» **REQUIRED ACTION**: Set down every entry word for word. Omit the pictures.

***** DATASET RECORDS *****

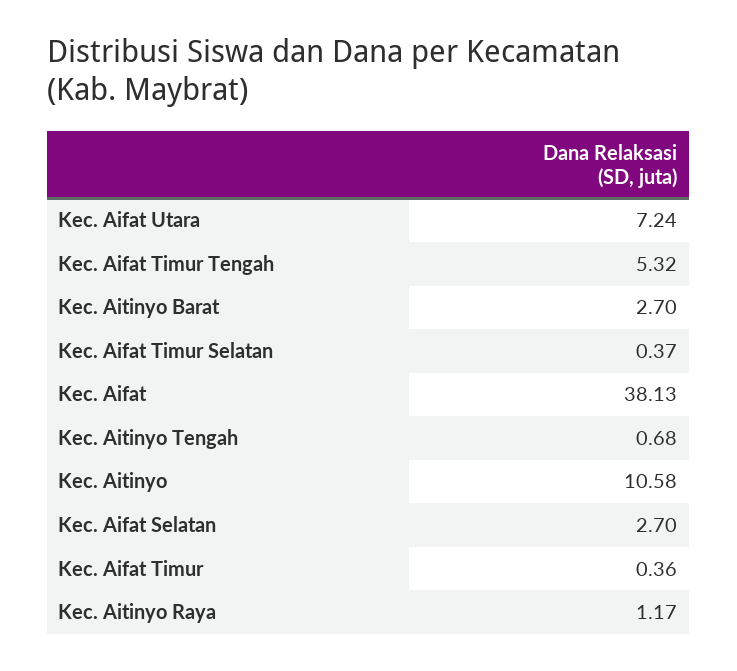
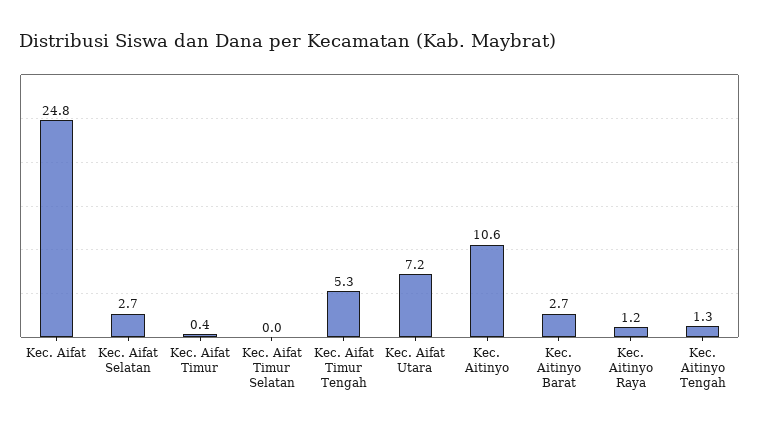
Kec. Aifat Timur Selatan: 0.37 -> 0
Kec. Aifat: 38.13 -> 24.8
Kec. Aitinyo Tengah: 0.68 -> 1.3

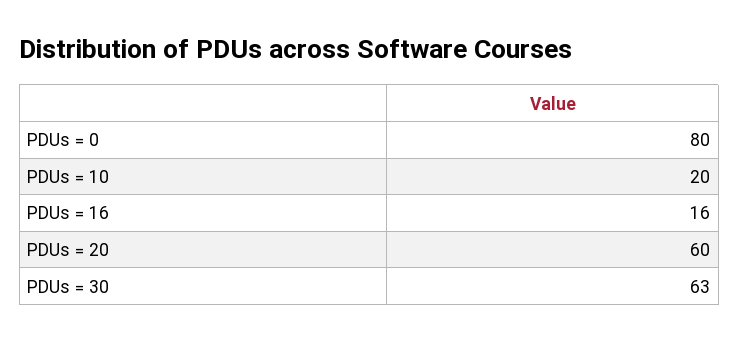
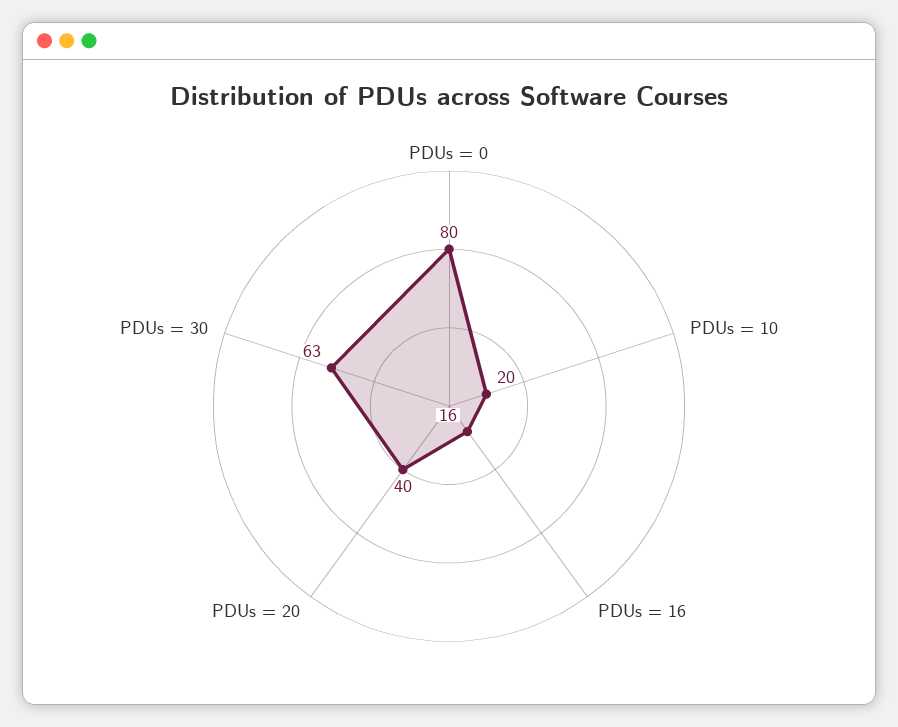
PDUs = 20: 60 -> 40

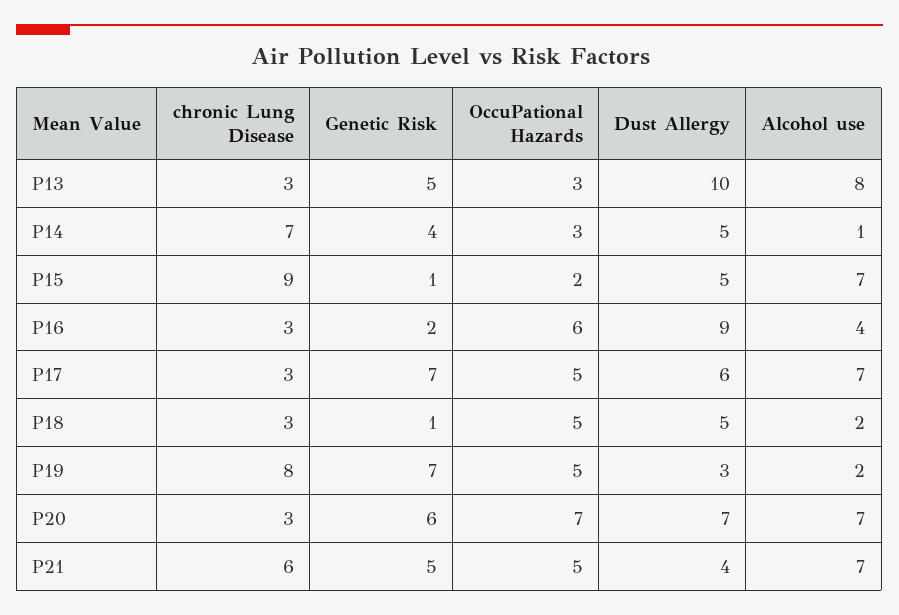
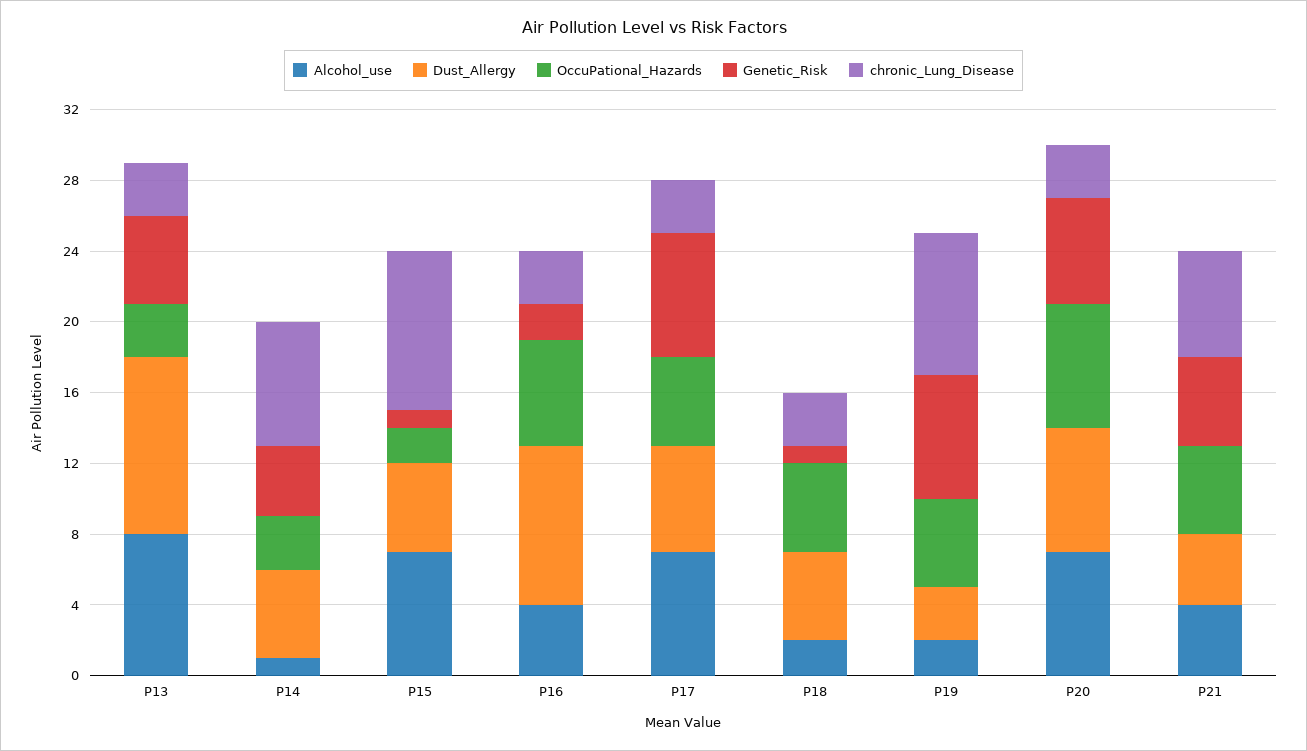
Alcohol use, P21: 7 -> 4

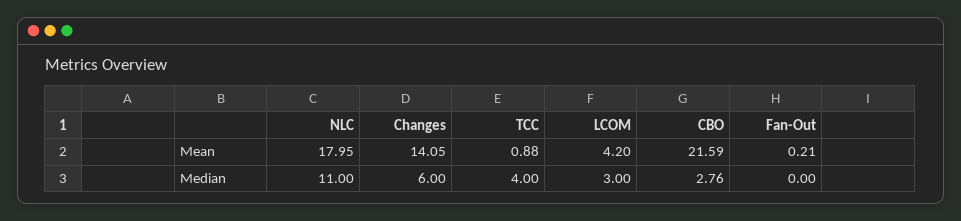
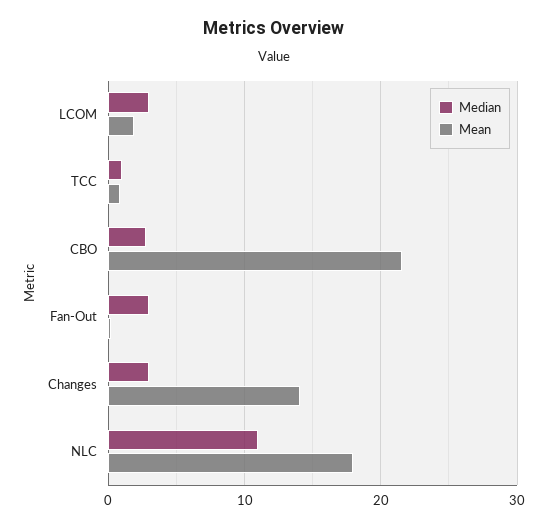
Mean, LCOM: 4.2 -> 2
Median, Changes: 6 -> 3
Median, TCC: 4 -> 1
Median, Fan-Out: 0 -> 3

*****

» **SOLUTION TO THIS TASK**:
Kec. Aifat Timur Selatan: 0.37 -> 0
Kec. Aifat: 38.13 -> 24.8
Kec. Aitinyo Tengah: 0.68 -> 1.3

PDUs = 20: 60 -> 40

Alcohol use, P21: 7 -> 4

Mean, LCOM: 4.2 -> 2
Median, Changes: 6 -> 3
Median, TCC: 4 -> 1
Median, Fan-Out: 0 -> 3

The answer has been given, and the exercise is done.